Free Software Foundation, Inc. v. Cisco Systems, Inc., No. 08-10764 (S.D.N.Y., filed December 11, 2008). [Download the Complaint]
The Free Software Foundation (“FSF”) has filed a copyright infringement suit against Cisco claiming that Cisco has violated the GPL v.2 and Lesser GPL versions 2.0 and 2.1 open source licenses by distributing software without the source code. More specifically, FSF says that Cisco’s Linksys division has distributed firmware covered under these open source licenses in object code or executable form only, depriving users of the ability to modify and further distribute the source code for the programs.

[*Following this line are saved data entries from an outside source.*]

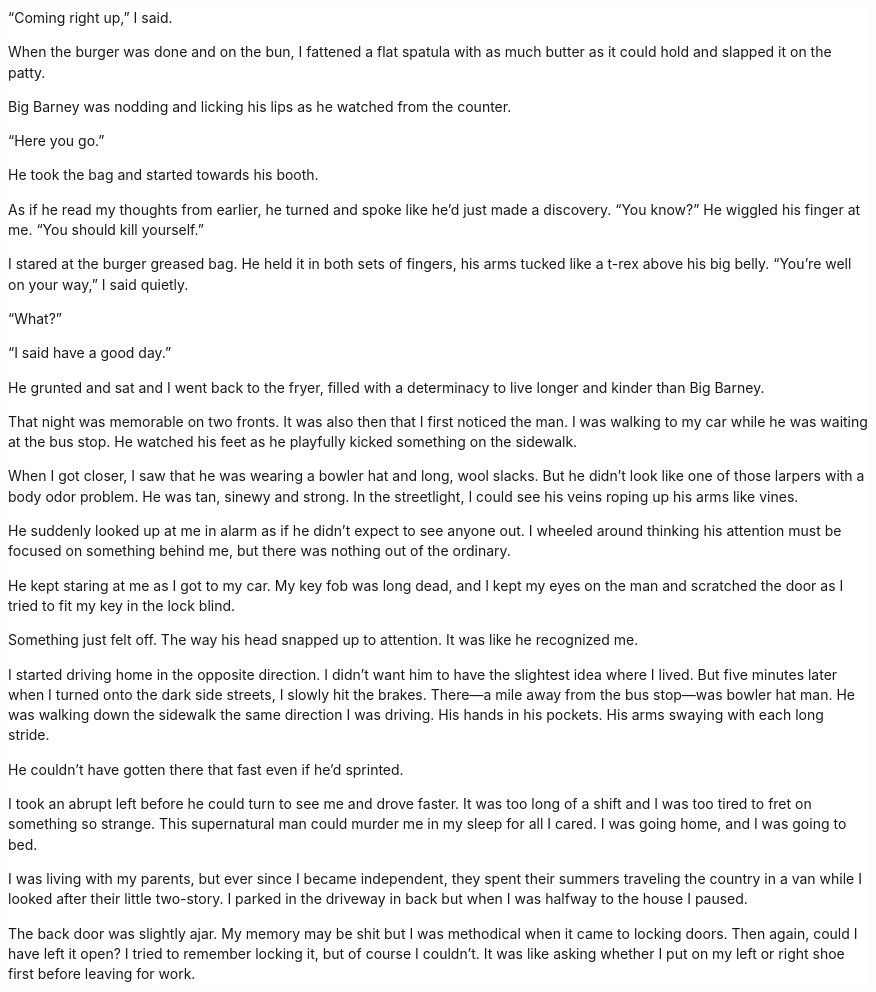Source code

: “Coming right up,” I said. 

When the burger was done and on the bun, I fattened a flat spatula with as much butter as it could hold and slapped it on the patty. 

Big Barney was nodding and licking his lips as he watched from the counter.

“Here you go.”

He took the bag and started towards his booth. 

As if he read my thoughts from earlier, he turned and spoke like he’d just made a discovery. “You know?” He wiggled his finger at me. “You should kill yourself.”

I stared at the burger greased bag. He held it in both sets of fingers, his arms tucked like a t-rex above his big belly. “You’re well on your way,” I said quietly. 

“What?”

“I said have a good day.”

He grunted and sat and I went back to the fryer, filled with a determinacy to live longer and kinder than Big Barney.  

That night was memorable on two fronts. It was also then that I first noticed the man. I was walking to my car while he was waiting at the bus stop. He watched his feet as he playfully kicked something on the sidewalk. 

When I got closer, I saw that he was wearing a bowler hat and long, wool slacks. But he didn’t look like one of those larpers with a body odor problem. He was tan, sinewy and strong. In the streetlight, I could see his veins roping up his arms like vines. 

He suddenly looked up at me in alarm as if he didn’t expect to see anyone out. I wheeled around thinking his attention must be focused on something behind me, but there was nothing out of the ordinary. 

He kept staring at me as I got to my car. My key fob was long dead, and I kept my eyes on the man and scratched the door as I tried to fit my key in the lock blind.  

Something just felt off. The way his head snapped up to attention. It was like he recognized me.  

I started driving home in the opposite direction. I didn’t want him to have the slightest idea where I lived. But five minutes later when I turned onto the dark side streets, I slowly hit the brakes. There—a mile away from the bus stop—was bowler hat man. He was walking down the sidewalk the same direction I was driving. His hands in his pockets. His arms swaying with each long stride. 

He couldn’t have gotten there that fast even if he’d sprinted. 

I took an abrupt left before he could turn to see me and drove faster. It was too long of a shift and I was too tired to fret on something so strange. This supernatural man could murder me in my sleep for all I cared. I was going home, and I was going to bed. 

I was living with my parents, but ever since I became independent, they spent their summers traveling the country in a van while I looked after their little two-story. I parked in the driveway in back but when I was halfway to the house I paused. 

The back door was slightly ajar. My memory may be shit but I was methodical when it came to locking doors. Then again, could I have left it open? I tried to remember locking it, but of course I couldn’t. It was like asking whether I put on my left or right shoe first before leaving for work.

No doubt FSF feels more confident in the success of its copyright infringement claims after this past summer’s decision from the Federal Circuit in Jacobsen v. Katzer. That case confirmed that the failure to abide by certain terms of an open source license can be treated as a use of the software beyond the scope of the license and therefore an infringement. The ability to seek remedies for copyright infringement and not merely breach of contract gives greater economic importance to open source licenses. Let’s hope this case gets to be litigated so that we can have some more resolution as to the contours of open source license enforceability.
More early coverage:
December 12, 2008
Without commenting on the merits or philosophy behind the GPL enforcement action, I find FSF’s disclosure of settlement discussion details in its complaint (see enumerated paragraphs 30 through 42) violative of FRE 408, especially the underlying public policy for Rule 408. For example, in paragraph 30 of the Complaint, FSF effectively claims that the defendant admitted liability with regard to its model WIP300 firmware code. In the context of the next paragraph (as well as several other subsequent paragraphs), it would seem likely that if any such admission took place, it was within the context of some sort of a settlement discussion.
If the court allows this complaint to stand as-is, without striking the sections that probably violate Rule 408, then that could have a chilling effect on the willingness for other parties within the sights of FSF to engage in early settlement negotiations. Why bother, if you know that anything you say in such negotiations can then be used to form the basis of a civil complaint against you? Hopefully, there will be a Defendant’s 12(f) Motion to Strike, or the Court will recognize the impropriety of FSF’s disclosure of not only settlement-discussion details, but the mere existence of such discussions, and strike the content on the Court’s own accord.